The recent remake of 1979’s The Amityville Horror has all the components of a pee-your-pants-scary horror flick. The story is based on actual events and can even back up the claims that haunted demonic spirits reside in the Long Island house in which the story is set. However, the remake fails to capitalize on the true chilling details, instead relying special effects to make a flashy, gory, run-of-the-mill film.
Before delving into the details of the newest Amityville’s mediocrity, here is a refresher on the original. The Amityville Horror is still considered one of the best films of its genre from the 1970s. James Brolin and Margot Kidder play the happy newlyweds in search of a fresh start. Their search brings them to Amityville and a lovely historic house that should be out of their price range but is surprisingly listed significantly below its value. When the couple inquire about the low price, they are informed that all members of the family who lived there previouswere murdered in the house.
George (Brolin) and Kathy (Kidder) Lutz believe that the house has nothing to do with the murders and that it would be a wonderful place to raise Kathy’s kids from her previous marriage. They purchase what they believe is their dream home, and the trouble begins.
The film is chronicled by the days they live in the house. The first few days are slightly disorganized and tempers flair, but the tension is assumed to be caused by the big move. Yet this assumption of normalcy fades as the house begins to control the Lutz family.
The first major attack is on a priest who comes to bless the house. Amidst his usual routine, Father Delaney is swarmed by an angry group of flies and is unable to bless such a demonic place. The house eventually drives the virtuous man to the brink of insanity.
Something in the house causes George’s usually pleasant attitude to switch to anger and impatience. Kathy’s daughter Amy (Natasha Ryan) finds an imaginary playmate she calls Jodi in the house. She and Jodi play a little too often to be considered anywhere near the realm of ordinary.
The film climaxes on day 28 of the family’s occupancy of the haunted homestead, the anniversary of the day the previous family was killed, and George’s rage turns toward his own family. He struggles between his benevolent convictions and the evil spirits that possess him.
While maintaining a ’70s level of cheesy goodness, the original Amityville has some truly frightening images. The walls ooze thick, red blood, and the back view of the house seems to have a menacing grin. The images do not, however, sustain the slow-moving plot.
While the new Amityville makes several improvements on the original, it still falls short of its potential. The film follows the original closely but manages to fill a few plot holes and sequence scenes together more fluidly. Also, while the story remains set in the ’70s, the modern version adds punch and impact with better effects and sharper clarity.

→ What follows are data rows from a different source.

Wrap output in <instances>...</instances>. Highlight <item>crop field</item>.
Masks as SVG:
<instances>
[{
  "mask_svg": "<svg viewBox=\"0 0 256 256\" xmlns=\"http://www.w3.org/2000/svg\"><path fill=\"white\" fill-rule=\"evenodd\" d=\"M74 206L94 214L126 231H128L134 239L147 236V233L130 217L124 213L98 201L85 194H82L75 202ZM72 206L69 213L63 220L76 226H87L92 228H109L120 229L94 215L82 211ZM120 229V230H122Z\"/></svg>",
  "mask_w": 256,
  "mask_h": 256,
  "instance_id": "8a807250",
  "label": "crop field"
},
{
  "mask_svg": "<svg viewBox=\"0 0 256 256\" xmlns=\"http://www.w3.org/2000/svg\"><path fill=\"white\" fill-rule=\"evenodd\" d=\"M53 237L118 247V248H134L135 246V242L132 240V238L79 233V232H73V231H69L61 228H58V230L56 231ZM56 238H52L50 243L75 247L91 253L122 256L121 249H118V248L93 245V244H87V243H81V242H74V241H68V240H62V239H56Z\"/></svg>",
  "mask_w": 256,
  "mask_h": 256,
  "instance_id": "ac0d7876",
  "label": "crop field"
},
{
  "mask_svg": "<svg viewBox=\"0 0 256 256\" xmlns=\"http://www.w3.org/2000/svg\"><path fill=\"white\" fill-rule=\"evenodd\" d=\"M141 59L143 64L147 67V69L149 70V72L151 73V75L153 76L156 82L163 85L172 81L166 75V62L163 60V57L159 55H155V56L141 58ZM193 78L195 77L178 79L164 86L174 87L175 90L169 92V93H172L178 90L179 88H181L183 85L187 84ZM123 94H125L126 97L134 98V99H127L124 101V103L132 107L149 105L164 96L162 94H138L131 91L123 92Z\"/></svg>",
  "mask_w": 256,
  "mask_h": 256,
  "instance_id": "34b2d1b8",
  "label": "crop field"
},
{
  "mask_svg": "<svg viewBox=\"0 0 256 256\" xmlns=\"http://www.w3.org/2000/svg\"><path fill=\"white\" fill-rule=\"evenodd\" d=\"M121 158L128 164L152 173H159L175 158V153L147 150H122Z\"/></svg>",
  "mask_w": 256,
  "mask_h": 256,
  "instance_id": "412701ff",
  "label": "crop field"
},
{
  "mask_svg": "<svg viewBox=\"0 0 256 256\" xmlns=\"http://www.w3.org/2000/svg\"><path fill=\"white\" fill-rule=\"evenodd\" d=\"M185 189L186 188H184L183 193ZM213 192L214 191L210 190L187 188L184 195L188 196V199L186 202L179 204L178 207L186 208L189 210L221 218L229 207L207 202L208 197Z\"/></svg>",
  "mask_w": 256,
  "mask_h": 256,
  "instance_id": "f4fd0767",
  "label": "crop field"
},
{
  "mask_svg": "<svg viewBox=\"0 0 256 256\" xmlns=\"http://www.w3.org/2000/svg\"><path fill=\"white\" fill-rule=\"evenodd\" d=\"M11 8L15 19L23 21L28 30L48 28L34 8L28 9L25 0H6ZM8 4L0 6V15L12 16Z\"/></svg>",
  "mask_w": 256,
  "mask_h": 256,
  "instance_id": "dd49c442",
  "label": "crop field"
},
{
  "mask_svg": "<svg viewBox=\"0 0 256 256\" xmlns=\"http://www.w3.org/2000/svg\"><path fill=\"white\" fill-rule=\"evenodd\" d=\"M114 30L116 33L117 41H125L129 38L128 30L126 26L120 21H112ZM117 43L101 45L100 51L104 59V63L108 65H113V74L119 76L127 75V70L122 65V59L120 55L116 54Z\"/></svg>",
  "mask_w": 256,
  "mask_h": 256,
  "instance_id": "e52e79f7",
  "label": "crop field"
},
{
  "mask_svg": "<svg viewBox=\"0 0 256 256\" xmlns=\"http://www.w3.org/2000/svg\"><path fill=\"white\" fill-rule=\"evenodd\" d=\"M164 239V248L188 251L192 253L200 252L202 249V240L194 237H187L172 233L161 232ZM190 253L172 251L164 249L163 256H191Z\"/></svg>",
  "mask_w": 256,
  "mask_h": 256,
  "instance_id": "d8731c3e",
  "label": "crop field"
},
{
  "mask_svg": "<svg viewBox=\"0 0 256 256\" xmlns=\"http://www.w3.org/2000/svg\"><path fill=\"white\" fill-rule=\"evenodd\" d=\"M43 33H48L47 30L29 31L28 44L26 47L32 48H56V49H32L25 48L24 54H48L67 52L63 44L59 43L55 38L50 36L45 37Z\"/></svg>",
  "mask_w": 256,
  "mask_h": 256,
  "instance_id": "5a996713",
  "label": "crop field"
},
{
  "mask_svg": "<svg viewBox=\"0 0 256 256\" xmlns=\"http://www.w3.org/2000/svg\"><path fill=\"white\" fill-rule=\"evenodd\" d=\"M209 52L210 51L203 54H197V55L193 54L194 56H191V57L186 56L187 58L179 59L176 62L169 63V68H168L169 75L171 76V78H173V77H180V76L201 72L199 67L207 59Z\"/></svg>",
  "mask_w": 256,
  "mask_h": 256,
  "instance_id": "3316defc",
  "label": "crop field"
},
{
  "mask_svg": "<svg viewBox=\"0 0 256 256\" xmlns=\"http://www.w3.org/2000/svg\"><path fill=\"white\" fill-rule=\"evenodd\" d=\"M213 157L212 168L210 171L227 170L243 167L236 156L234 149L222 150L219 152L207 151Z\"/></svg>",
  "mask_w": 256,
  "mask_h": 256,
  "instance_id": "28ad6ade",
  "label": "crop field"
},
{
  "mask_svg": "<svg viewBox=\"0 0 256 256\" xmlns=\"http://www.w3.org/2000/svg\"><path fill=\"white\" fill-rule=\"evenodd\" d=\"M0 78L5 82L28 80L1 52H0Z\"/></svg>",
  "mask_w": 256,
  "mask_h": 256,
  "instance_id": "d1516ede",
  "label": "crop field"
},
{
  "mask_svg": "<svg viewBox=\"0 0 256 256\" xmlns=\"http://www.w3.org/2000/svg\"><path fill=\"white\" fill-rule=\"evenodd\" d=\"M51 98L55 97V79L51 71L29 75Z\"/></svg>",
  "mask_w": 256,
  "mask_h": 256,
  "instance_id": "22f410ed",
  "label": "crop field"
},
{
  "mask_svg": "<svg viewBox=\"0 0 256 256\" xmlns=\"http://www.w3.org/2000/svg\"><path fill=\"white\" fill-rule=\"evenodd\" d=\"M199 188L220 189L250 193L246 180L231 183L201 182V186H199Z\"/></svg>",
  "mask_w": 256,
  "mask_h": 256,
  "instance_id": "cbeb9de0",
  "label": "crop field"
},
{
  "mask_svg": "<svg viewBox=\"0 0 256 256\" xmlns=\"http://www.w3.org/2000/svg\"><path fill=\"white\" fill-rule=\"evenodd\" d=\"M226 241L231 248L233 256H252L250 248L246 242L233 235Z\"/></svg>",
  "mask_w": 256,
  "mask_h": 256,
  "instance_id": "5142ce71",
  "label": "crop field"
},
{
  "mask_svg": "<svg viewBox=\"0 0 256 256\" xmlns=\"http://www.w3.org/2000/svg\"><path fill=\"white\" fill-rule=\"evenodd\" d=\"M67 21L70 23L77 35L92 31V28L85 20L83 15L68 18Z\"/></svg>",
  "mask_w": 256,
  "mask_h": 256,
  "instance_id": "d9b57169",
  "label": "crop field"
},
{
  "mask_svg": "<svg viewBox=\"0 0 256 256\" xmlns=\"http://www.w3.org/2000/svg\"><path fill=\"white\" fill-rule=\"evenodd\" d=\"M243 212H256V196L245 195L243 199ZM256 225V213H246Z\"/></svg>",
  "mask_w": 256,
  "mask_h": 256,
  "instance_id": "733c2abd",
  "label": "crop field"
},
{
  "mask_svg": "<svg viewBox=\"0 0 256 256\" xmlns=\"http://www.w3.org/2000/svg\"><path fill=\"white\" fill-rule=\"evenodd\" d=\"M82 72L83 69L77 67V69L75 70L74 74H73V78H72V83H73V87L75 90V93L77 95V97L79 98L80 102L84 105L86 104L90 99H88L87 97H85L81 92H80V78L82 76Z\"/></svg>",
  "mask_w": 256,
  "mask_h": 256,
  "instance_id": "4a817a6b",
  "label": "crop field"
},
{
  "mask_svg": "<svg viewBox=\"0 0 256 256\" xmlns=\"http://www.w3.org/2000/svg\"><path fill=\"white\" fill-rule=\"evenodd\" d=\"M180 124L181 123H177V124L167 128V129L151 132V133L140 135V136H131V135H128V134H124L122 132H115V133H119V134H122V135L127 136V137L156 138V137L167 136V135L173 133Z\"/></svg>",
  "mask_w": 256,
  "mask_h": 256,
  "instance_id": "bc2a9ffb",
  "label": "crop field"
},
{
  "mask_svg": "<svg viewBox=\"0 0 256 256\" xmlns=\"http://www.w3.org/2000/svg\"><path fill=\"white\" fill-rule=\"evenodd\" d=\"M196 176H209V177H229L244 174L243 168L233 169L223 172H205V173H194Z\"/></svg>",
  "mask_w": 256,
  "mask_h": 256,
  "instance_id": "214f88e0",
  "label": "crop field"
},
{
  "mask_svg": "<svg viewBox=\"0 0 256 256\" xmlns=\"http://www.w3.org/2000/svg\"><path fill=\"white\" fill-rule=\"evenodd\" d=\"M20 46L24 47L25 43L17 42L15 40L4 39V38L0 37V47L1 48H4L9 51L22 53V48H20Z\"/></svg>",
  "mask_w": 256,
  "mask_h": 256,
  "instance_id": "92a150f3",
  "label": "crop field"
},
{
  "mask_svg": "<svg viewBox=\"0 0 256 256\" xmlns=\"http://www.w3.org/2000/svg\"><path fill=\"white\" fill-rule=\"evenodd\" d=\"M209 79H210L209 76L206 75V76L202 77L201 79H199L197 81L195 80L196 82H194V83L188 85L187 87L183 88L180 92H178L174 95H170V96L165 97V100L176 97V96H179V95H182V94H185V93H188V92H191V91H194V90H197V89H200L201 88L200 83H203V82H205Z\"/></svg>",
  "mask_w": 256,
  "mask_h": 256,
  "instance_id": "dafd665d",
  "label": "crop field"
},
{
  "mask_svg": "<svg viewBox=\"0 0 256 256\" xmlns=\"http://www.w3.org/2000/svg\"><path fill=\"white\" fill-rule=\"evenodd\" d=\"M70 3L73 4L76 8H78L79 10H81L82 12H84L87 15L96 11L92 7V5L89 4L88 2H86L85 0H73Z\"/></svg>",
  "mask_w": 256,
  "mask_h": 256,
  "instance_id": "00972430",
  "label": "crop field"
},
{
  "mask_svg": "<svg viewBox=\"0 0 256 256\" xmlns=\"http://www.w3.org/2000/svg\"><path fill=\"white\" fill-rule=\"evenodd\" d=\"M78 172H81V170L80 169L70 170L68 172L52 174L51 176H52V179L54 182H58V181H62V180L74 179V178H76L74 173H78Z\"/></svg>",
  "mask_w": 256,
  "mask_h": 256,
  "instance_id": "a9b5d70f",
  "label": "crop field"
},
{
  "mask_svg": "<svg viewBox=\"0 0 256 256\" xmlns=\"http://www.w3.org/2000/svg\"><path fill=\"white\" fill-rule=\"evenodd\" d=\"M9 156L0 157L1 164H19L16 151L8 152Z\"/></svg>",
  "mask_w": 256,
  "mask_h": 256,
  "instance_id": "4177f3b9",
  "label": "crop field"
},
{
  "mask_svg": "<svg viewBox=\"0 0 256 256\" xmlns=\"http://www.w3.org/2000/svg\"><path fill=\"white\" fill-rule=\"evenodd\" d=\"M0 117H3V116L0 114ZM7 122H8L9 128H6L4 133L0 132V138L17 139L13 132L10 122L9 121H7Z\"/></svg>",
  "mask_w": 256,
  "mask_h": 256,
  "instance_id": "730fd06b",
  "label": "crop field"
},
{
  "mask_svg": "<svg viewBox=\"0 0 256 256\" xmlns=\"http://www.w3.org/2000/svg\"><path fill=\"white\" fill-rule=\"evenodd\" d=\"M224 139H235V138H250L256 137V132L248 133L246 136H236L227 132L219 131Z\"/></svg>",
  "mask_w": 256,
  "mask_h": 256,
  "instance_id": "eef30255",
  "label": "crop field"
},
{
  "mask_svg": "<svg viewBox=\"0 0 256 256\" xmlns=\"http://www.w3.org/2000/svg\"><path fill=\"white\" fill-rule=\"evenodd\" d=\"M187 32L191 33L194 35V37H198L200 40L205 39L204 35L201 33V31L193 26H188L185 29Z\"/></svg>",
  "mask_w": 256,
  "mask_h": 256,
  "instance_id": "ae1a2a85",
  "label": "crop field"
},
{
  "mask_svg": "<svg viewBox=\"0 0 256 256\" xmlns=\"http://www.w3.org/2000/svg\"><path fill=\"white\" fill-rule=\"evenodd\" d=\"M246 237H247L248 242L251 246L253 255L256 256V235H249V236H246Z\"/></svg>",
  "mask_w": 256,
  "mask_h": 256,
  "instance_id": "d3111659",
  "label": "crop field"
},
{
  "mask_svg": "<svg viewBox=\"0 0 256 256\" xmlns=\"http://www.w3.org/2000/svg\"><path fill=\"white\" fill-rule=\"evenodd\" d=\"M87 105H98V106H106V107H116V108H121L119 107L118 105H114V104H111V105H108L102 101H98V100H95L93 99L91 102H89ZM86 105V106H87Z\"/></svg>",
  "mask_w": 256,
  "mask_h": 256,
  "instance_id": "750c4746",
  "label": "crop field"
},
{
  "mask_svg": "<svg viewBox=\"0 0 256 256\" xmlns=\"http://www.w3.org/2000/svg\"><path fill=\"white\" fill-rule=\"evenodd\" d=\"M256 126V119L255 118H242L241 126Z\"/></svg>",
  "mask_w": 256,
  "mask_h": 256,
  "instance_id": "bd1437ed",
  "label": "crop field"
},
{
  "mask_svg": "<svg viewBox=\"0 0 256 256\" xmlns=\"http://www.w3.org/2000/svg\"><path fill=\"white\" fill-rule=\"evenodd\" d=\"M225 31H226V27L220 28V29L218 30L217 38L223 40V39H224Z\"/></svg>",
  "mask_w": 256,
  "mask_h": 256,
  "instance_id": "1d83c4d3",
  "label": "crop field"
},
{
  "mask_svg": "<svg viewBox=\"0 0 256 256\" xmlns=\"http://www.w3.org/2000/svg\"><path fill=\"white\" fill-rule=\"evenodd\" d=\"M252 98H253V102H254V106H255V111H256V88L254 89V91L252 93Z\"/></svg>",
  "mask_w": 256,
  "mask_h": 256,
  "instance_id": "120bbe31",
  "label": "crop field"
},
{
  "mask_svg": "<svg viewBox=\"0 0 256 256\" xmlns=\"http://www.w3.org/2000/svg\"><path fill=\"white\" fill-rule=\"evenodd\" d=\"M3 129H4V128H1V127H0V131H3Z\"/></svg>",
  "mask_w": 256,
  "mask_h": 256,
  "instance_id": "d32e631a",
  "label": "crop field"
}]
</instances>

The effects in the film are a source of praise, and, at the same time, criticism. The opening scenes of the film are gritty, eerily shaded red and illuminated mostly by a lightning storm outside the house’s windows. The immediate effect is perfectly bone chilling. The effects continue to do their job until about halfway through the movie. At this point, the same creepy, dead little girl and images of brutally mutilated bodies have less impact.
The effects are also a disappointment due to the film’s heavy reliance on the “screech” factor. Most of the scares are temporary — the make-you-jump-in-your-seat and not truly daunting kind. Amityville has great source material to make a stick-with-you horror film, but it chooses to go the easy route.
Another disappointment of the film is the lack of creativity in the appearance of the corpses. Jodi’s image appears to be stolen straight from The Ring‘s well-inhabiting girl. George’s television-watching habits also seem to be a copycat of that film. The new Amityville feels familiar because it is a remake, and it is almost comfortable. Comfort is the one thing a true horror movie should never provide.
The redux Amityville does a far superior job in the acting department than its predecessor. Ryan Reynolds plays George Lutz with a psychotic passion that Brolin failed to capture. He also adds his usual comic charm to appropriate scenes. The new Amityville‘s Kathy Lutz (Melissa George) is thankfully not as sappy or as helpless as the original. The young supporting actors were more involved and vocal in the remake, and they expertly deliver their lines.
A pitfall with both films is the soundtrack. Scary films can be defined by the perfect creepy music. Think of films such as Halloween, Jaws and Psycho. They managed to get the pitch-perfect sound to intensify those ultra-creepy moments. Both Amityvilles have way-too-intense music for not-so-intense scenes. Plus, the tunes just don’t stick to memory.
Overall, both films get the job done. They’ll make you a little apprehensive to walk around alone in a dark house, but they are a good scare that won’t haunt you too long after viewing. Enjoy the new or the old because you’ll get the same feeling from either. For the non-horror movie enthusiasts, save a couple bucks and Blockbuster it for cheap thrills.